Coronavirus: Eignet sich Ösi-Ampelsystem auch für die Schweiz?
Das Wichtigste in Kürze
- Seit einer Woche führt Österreich eine Corona-Ampel.
- Epidemiologe Marcel Tanner hält das System für nicht zielführend.
- Ein Kanton führt jedoch bereits ein solches Ampel-System.
Die seit letzter Woche aufgeschaltete Corona-Ampel sorgt bei unserem Nachbar Österreich für viel Zündstoff. Jeden Freitag, also auch heute, schaltet die Ampel in einem Bundesland oder Bezirk auf Gelb, Orange oder Rot. Je nachdem, wie hoch die Ansteckungs-Gefahr im jeweiligen Gebiet ist.
Die Folge: Verschärfte Massnahmen, wie eine erweiterte Maskenpflicht.
Doch Politik und Bevölkerung zoffen sich um den Sinn der Ampel. Zum einen fehlt die Transparenz über das neue Ampel-System und zum anderen beruht es auf keiner rechtlichen Grundlage.
Schweizer Epidemiologe beurteilt Ampel im Kampf gegen Coronavirus als untauglich
Das System stösst auch in der Schweiz auf Interesse. In den Kommentaren befürworten einige Nau.ch-Leser eine solche Corona-Ampel. Epidemiologe Marcel Tanner, Mitglied der Corona-Taskforce, hält das hingegen für keine sinnvolle Idee.
«Die Corona-Ampel ist schlichtweg nicht hilfreich und dazu zu oberflächlich» so Tanner. Ein 26-Ampel-System für jeden Kanton der Schweiz bewirke nur Angstmacherei und sei nicht zielführend.
Die Taskforce fokussiere sich auf die Quelle eines Ansteckungsherdes und versuche die Ausbreitung zu unterbinden. «Das System unseres Nachbarn zu übernehmen würde wenig Sinn ergeben», so der Epidemiologe auf Anfrage von Nau.ch.
Kanton Zug lässt bereits eine Ampel blinken
Tatsache ist: Ein solches Ampelsystem gibt es tatsächlich auch in der Schweiz. Öffentlich bekannt ist sie jedoch lediglich im Kanton Zug. Dieses diente der Kantonsärzte-Verinigung und somit mehreren Kantonen als Vorbild, berichteten die AZ Medien vor einigen Wochen.

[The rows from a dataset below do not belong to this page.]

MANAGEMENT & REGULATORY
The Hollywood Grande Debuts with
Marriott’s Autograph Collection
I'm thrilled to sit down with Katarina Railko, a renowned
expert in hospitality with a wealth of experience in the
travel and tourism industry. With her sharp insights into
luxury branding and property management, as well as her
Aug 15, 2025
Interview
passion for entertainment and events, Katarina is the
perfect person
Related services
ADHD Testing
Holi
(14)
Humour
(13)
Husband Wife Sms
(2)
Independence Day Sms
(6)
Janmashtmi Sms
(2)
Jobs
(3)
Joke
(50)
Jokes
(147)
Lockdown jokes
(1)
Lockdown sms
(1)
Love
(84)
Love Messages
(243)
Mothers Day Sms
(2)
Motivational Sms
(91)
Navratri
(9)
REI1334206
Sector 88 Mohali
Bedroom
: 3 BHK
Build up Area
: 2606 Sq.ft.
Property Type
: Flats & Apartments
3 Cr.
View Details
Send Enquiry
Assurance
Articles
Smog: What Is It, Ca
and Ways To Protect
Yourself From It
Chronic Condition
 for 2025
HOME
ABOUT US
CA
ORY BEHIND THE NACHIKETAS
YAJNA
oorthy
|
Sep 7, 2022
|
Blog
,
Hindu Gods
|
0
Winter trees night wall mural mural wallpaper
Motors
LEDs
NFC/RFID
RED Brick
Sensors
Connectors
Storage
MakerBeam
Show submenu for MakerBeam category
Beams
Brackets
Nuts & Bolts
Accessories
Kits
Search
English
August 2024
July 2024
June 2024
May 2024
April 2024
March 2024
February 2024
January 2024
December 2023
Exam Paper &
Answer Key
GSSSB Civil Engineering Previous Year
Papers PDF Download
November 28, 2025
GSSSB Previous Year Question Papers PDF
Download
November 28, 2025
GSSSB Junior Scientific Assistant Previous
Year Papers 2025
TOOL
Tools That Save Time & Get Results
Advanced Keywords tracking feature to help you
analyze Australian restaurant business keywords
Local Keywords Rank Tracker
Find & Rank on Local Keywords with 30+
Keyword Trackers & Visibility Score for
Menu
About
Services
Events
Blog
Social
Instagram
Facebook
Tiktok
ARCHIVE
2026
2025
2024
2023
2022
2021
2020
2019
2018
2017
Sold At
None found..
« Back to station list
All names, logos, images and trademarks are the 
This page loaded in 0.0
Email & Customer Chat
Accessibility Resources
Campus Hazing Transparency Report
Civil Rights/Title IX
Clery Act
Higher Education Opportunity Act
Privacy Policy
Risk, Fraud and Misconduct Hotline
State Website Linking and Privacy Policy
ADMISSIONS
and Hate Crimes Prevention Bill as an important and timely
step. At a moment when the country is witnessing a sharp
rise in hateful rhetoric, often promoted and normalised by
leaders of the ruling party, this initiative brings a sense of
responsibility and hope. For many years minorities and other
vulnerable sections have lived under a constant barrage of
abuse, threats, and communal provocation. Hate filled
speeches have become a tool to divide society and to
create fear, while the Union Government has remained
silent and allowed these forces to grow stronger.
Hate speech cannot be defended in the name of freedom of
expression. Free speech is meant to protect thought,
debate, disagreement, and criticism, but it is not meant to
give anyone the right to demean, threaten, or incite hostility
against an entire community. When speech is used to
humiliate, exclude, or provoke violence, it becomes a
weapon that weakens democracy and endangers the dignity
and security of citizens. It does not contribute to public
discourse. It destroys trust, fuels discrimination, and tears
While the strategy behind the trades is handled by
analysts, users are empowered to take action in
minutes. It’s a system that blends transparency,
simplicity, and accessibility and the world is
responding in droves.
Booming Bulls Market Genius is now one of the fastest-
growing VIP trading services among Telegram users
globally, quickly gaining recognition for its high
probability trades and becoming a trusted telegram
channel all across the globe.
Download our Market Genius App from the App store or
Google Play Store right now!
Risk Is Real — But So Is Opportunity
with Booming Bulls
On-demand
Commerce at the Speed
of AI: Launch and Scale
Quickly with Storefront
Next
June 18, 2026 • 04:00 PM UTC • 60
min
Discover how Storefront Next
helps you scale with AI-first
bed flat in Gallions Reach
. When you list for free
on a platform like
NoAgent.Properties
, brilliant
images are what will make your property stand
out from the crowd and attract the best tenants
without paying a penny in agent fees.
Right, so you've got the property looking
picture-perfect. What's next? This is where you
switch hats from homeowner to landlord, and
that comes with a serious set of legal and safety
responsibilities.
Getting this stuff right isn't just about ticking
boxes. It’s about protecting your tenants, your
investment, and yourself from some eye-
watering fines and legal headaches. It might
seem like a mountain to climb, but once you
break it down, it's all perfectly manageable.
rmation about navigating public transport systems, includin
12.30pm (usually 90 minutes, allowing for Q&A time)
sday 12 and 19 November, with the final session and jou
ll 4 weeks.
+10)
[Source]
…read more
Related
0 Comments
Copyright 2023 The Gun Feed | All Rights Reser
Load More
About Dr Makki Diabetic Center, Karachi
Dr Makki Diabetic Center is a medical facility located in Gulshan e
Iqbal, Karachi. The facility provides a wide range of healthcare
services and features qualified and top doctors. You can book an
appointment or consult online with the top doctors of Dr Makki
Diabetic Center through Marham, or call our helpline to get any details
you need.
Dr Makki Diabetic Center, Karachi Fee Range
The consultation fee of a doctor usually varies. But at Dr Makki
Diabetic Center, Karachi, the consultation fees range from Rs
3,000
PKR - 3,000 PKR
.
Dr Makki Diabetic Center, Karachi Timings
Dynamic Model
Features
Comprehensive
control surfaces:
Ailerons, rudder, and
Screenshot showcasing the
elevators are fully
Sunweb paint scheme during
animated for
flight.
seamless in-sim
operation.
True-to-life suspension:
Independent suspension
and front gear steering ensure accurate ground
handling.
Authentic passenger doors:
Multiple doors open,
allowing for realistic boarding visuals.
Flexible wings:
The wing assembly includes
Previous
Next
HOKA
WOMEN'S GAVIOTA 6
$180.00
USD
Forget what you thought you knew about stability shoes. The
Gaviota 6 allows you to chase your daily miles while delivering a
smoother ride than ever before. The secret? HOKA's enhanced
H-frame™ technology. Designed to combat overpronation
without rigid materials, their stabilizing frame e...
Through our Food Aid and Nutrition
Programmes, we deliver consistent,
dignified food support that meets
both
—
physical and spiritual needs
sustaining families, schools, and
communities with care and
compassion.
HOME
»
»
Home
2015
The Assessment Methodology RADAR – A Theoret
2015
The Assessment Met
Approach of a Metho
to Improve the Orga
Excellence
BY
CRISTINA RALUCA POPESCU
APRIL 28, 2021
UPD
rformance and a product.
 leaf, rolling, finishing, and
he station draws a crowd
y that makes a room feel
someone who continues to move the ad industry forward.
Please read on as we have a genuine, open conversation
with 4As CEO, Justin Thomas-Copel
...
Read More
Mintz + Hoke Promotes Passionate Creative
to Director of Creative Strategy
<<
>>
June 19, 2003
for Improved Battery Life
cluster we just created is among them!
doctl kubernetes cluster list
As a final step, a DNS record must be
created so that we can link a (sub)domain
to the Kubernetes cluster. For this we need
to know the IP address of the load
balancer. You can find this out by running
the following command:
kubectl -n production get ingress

Im Vergleich zu Österreich löst ein Wechsel der Farbe jedoch keine automatischen Massnahmenverschärfungen aus. Rot würde gemäss dem dortigen Konzept aber die Diskussion von flächendeckenden Massnahmen auslösen.
Die Ampel schaltet auf Orange oder Rot, wenn sich zwei entscheidende Werte bedrohlich entwickeln. Einerseits die Neuinfektionen über die letzten sieben Tage pro 100'000 Einwohner, andererseits die Veränderung zur Vorwoche.
Gibts weniger als 10 Fälle des Coronavirus pro 100'000 Einwohner in den letzten sieben Tagen, bleibt die Ampel auf Grün. Bei 75 Fällen, falls sich das Virus langsam ausbreitet, schaltet die Ampel auf Rot.
Würde die Schweiz nach diesem Schema konsequent die Ampel schalten, wäre derzeit der Kanton Waadt auf Rot. Dieser verzeichnete letzte Woche pro 100'000 Einwohner 87,2 Fälle. In der Woche vorher waren es 54,9.
Gestiegen ist die 7-Tage-Inzidenz auch in Genf (von 60 auf 71,7) und Freiburg (von 42 auf 62,4). In Zürich würde die Ampel derzeit nicht umgeschalten. So sank die 7-Tage-Inzidenz letzte Woche von vorher 32,5 auf 30,5 Fälle pro 100'000 Einwohner.